Die Literaturstunde auf dem „Grünen Sofa“ − ein Novum beim diesjährigen Heimattag der Banater Schwaben in Ulm − wurde von Ilse Hehn, Julia Schiff und Horst Samson bestritten.

Die Literaturstunde wurde von Katharina Kilzer und Walter Roth souverän moderiert. Fotos: Karin Bohnenschuh

Beim Heimattag in Ulm: Lesung aus den neuesten Werken von Ilse Hehn, Franz Heinz, Horst Samson und Julia Schiff

Die Literaturstunde auf dem „Grünen Sofa“ beim diesjährigen Heimattag der Banater Schwaben in Ulm war ein Novum. Die Lesung mit beziehungsweise aus den Werken der Schriftsteller Ilse Hehn, Franz Heinz, Horst Samson und Julia Schiff verlieh dem Treffen eine kulturell weltläufige Dimension. Die Idee dazu hatte die Publizistin und FAZ-Mitarbeiterin Katharina Kilzer. Die gebürtige Jahrmarkterin hatte im Vorfeld alle organisatorischen Vorbereitungen getroffen und sich auch bereit erklärt, den literarischen Salon zusammen mit dem aus Bruckenau stammenden Schauspieler Walter Roth zu moderieren. Dass der Bundesvorstand der Landsmannschaft gut beraten war, den Vorschlag aufzugreifen und die Lesung in das Veranstaltungsprogramm des Heimattages einzubauen, zeigt die erstaunlich hohe Resonanz, auf die das Angebot stieß. Viele Besucher des Banater Treffens fanden den Weg zu dem Konferenzraum der Donauhalle und verfolgten die Lesung mit Interesse und Offenheit.

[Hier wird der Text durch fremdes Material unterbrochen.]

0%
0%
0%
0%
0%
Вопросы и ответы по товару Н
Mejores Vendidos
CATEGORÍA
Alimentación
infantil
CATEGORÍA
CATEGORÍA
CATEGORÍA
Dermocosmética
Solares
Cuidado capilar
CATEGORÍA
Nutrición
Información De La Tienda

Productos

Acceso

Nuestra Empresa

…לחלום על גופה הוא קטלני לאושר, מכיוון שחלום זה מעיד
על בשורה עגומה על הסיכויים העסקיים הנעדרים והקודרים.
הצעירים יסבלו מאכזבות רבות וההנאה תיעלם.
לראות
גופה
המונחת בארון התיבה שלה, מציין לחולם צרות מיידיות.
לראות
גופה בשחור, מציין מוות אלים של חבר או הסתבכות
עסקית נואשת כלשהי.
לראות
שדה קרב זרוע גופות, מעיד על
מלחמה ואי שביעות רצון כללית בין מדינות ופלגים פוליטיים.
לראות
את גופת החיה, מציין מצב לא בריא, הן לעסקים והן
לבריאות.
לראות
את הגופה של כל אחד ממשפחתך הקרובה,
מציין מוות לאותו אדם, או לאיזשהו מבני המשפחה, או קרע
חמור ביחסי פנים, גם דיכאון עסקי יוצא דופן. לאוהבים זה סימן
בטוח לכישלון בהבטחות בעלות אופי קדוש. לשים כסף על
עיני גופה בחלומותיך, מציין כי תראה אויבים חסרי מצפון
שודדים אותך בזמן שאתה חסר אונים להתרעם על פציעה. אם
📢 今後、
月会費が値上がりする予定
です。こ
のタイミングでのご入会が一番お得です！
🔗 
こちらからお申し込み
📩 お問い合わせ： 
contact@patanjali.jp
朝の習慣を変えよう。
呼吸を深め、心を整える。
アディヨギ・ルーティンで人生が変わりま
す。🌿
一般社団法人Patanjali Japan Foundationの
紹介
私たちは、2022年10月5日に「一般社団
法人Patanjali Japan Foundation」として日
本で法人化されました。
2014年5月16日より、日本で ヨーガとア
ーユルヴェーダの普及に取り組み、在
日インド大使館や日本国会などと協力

Wie es die Banater Schriftsteller mit der Heimat hielten, wäre – angesichts des Mottos des Pfingsttreffens „Heimat erfahren und bewahren“ – eine durchaus interessante Fragestellung, gaben die Moderatoren bei ihrer Einführung in die Lesung zu bedenken. Die Begegnung mit Banater Schriftstellern wolle dieses Thema aufgreifen und zudem Einblicke in die neuesten Veröffentlichungen der geladenen Autoren gewähren. Die fast drei Jahrhunderte zurückreichende Vergangenheit der Banater Schwaben, die jeder von uns – mehr oder weniger bewusst – in sich trägt, widerspiegele sich auch in der Literatur. Vor allem der jüngste Teil der banatschwäbischen Geschichte, geprägt von den Erfahrungen, die die Autoren im kommunistischen Rumänien und nach ihrer Aussiedlung in die Bundesrepublik Deutschland gemacht haben, liefere den Stoff für unzählige literarische Werke. Dadurch werde ein Heimatbezug hergestellt, auch wenn Schriftsteller manchmal ein etwas zwiespältiges Verhältnis zur Heimat haben. Heimat sei eben für jeden was anderes, für die einen die Sprache, für andere ein Ort, eine Tradition, Familie, Bräuche, Sitten. Das alles sei aber letzten Endes Erinnerung. Und die gelte es für die nachfolgenden Generationen zu bewahren – auch mittels Literatur, die Zeichen der Erinnerung gegen das Vergessen setzt.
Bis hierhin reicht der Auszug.